Não era a primeira vez que ela vinha ali. Mais de uma dezena já subira aquela larga escada de pedra, com grupos de mármores de Lisboa de um lado e do outro, a Caridade e Nossa Senhora da Piedade; penetrara por aquele pórtico de colunas dóricas, atravessara o átrio ladrilhado, deixando à esquerda e à direita, Pinel e Esquirol, meditando sobre o angustioso mistério da loucura; subira outra escada encerada cuidadosamente e fora ter com o padrinho lá em cima, triste e absorvido no seu sonho e na sua mania. Seu pai a trazia às vezes, aos domingos, quando vinha cumprir o piedoso dever de amizade, visitando Quaresma. Há quanto tempo estava ele ali? Ela não se lembrava ao certo; uns três ou quatro meses, se tanto.

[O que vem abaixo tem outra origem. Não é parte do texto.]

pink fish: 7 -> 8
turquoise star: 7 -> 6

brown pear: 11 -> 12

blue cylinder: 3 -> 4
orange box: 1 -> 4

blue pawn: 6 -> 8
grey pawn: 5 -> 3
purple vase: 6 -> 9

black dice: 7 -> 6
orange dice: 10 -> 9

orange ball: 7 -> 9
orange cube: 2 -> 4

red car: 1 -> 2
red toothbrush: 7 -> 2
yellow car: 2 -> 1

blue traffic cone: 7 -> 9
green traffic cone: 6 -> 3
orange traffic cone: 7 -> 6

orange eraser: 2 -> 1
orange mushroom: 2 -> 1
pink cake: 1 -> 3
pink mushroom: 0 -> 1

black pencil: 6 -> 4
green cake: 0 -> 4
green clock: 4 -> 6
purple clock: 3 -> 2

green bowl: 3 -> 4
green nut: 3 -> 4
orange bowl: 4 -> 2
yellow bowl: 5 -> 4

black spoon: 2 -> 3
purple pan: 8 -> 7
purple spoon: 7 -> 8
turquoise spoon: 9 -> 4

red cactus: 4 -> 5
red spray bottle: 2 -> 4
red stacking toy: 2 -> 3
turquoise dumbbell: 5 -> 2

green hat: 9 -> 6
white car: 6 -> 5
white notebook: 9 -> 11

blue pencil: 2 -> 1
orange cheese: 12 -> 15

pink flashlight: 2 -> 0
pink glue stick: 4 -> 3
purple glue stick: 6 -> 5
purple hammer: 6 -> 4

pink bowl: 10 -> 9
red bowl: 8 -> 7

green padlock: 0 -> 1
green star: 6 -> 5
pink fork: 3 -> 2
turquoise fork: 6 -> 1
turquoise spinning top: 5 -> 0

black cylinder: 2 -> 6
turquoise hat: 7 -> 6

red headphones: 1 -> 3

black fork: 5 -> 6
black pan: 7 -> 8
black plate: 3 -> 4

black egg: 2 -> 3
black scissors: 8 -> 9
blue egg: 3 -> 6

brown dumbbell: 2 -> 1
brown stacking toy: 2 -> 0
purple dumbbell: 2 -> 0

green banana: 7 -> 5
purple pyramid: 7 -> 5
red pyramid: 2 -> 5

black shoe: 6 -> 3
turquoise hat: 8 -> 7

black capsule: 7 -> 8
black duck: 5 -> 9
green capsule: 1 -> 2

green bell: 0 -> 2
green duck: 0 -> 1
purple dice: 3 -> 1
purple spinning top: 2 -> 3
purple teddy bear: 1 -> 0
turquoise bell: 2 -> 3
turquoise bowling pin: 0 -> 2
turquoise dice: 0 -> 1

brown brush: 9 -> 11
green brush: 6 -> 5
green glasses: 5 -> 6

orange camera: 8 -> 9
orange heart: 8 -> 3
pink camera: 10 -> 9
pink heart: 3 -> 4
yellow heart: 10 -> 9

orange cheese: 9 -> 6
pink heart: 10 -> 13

Só o nome da casa metia medo. O hospício! É assim como uma sepultura em vida, um semi-enterramento, enterramento do espírito, da razão condutora, de cuja ausência os corpos raramente se ressentem.
A saúde não depende dela e há muitos que parecem até adquirir mais força de vida, prolongar a existência, quando ela se evola não se sabe por que orifício do corpo e para onde.
Com que terror, uma espécie de pavor de coisa sobrenatural, espanto de inimigo invisível e onipresente, não ouvia a gente pobre referir-se ao estabelecimento da Praia das Saudades! Antes uma boa morte, diziam.
No primeiro aspecto, não se compreendia bem esse pasmo, esse espanto, esse terror do povo por aquela casa imensa, severa e grave, meio hospital, meio prisão, com seu alto gradil, suas janelas gradeadas, a se estender por uns centos de metros, em face do mar imenso e verde, lá na entrada da baía, na Praia das Saudades. Entrava-se, viam-se uns homens calmos, pensativos, meditabundos, como monges em recolhimento e prece.
De resto, com aquela entrada silenciosa, clara e respeitável, perdiase logo a idéia popular da loucura; o escarcéu, os trejeitos, as fúrias, o entrechoque de tolices ditas aqui e ali.
Não havia nada disso; era uma calma, um silêncio, uma ordem perfeitamente naturais. No fim, porém, quando se examinavam bem, na sala das visitas, aquelas faces transtornadas, aqueles ares aparvalhados, alguns idiotas e sem expressão, outros como alheados e mergulhados em um sonho íntimo sem fim, e via-se também a excitação de uns, mais viva em face à atonia de outros, é que se sentia bem o horror da loucura, o angustioso mistério que ela encerra, feito não sei de que inexplicável fuga do espírito daquilo que se supõe o real, para se apossar e viver das aparências das coisas ou de outras aparências das mesmas.
Quem uma vez esteve diante deste enigma indecifrável da nossa própria natureza, fica amedrontado, sentindo que o gérmen daquilo está depositado em nós e que por qualquer coisa ele nos invade, nos toma, nos esmaga e nos sepulta numa desesperadora compreensão inversa e absurda de nós mesmos, dos outros e do mundo. Cada louco traz em si o seu mundo e para ele não há mais semelhantes: o que foi antes da loucura é outro muito outro do que ele vem a ser após.
E essa mudança não começa, não se sente quando começa e quase nunca acaba. Com o seu padrinho, como fora? A princípio, aquele requerimento... Mas que era aquilo? Um capricho, uma fantasia, coisa sem importância, uma idéia de velho sem conseqüência. Depois, aquele ofício? Não tinha importância, uma simples distração, coisa que acontece a cada passo... E enfim? A loucura declarada, a torva e irônica loucura que nos tira a nossa alma e põe uma outra, que nos rebaixa... Enfim, a loucura declarada, a exaltação do eu, a mania de não sair, de se dizer perseguido, de imaginar como inimigos, os amigos, os melhores. Como fora doloroso aquilo! A primeira fase do seu delírio, aquela agitação desordenada, aquele falar sem nexo, sem acordo com que se realizava fora dele e com os atos passados, um falar que não se sabia donde vinha, donde saia, de que ponto do seu ser tomava nascimento! E o pavor do doce Quaresma? Um pavor de quem viu um cataclismo, que o fazia tremer todo, desde os pés à cabeça e enchia-o de indiferença para tudo mais que não fosse o seu próprio delírio.